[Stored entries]
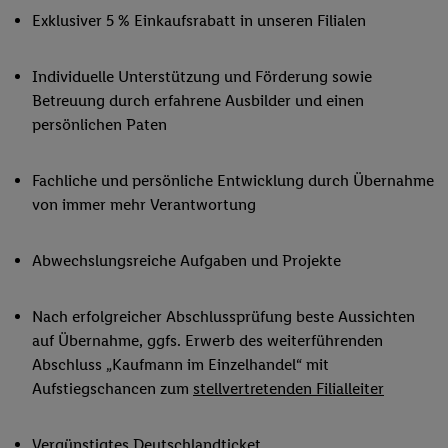
Exklusiver 5 % Einkaufsrabatt in unseren Filialen
Individuelle Unterstützung und Förderung sowie
Betreuung durch erfahrene Ausbilder und einen
persönlichen Paten
Fachliche und persönliche Entwicklung durch Übernahme
von immer mehr Verantwortung
Abwechslungsreiche Aufgaben und Projekte
Nach erfolgreicher Abschlussprüfung beste Aussichten
auf Übernahme, ggfs. Erwerb des weiterführenden
Abschluss „Kaufmann im Einzelhandel“ mit
Aufstiegschancen zum
stellvertretenden Filialleiter
Vergünstigtes Deutschlandticket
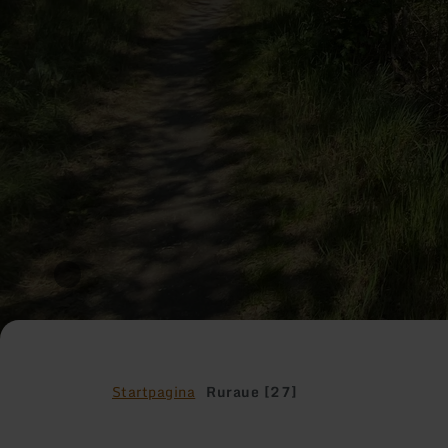
Startpagina
Ruraue [27]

#### WHAT THIS TASK INVOLVES
Copy the lines exactly. Start at the line with "persönlichen Paten", end at the last line above, include both, and omit all pictures.

#### ANSWER TO THE PROBLEM
persönlichen Paten
Fachliche und persönliche Entwicklung durch Übernahme
von immer mehr Verantwortung
Abwechslungsreiche Aufgaben und Projekte
Nach erfolgreicher Abschlussprüfung beste Aussichten
auf Übernahme, ggfs. Erwerb des weiterführenden
Abschluss „Kaufmann im Einzelhandel“ mit
Aufstiegschancen zum
stellvertretenden Filialleiter
Vergünstigtes Deutschlandticket
Startpagina
Ruraue [27]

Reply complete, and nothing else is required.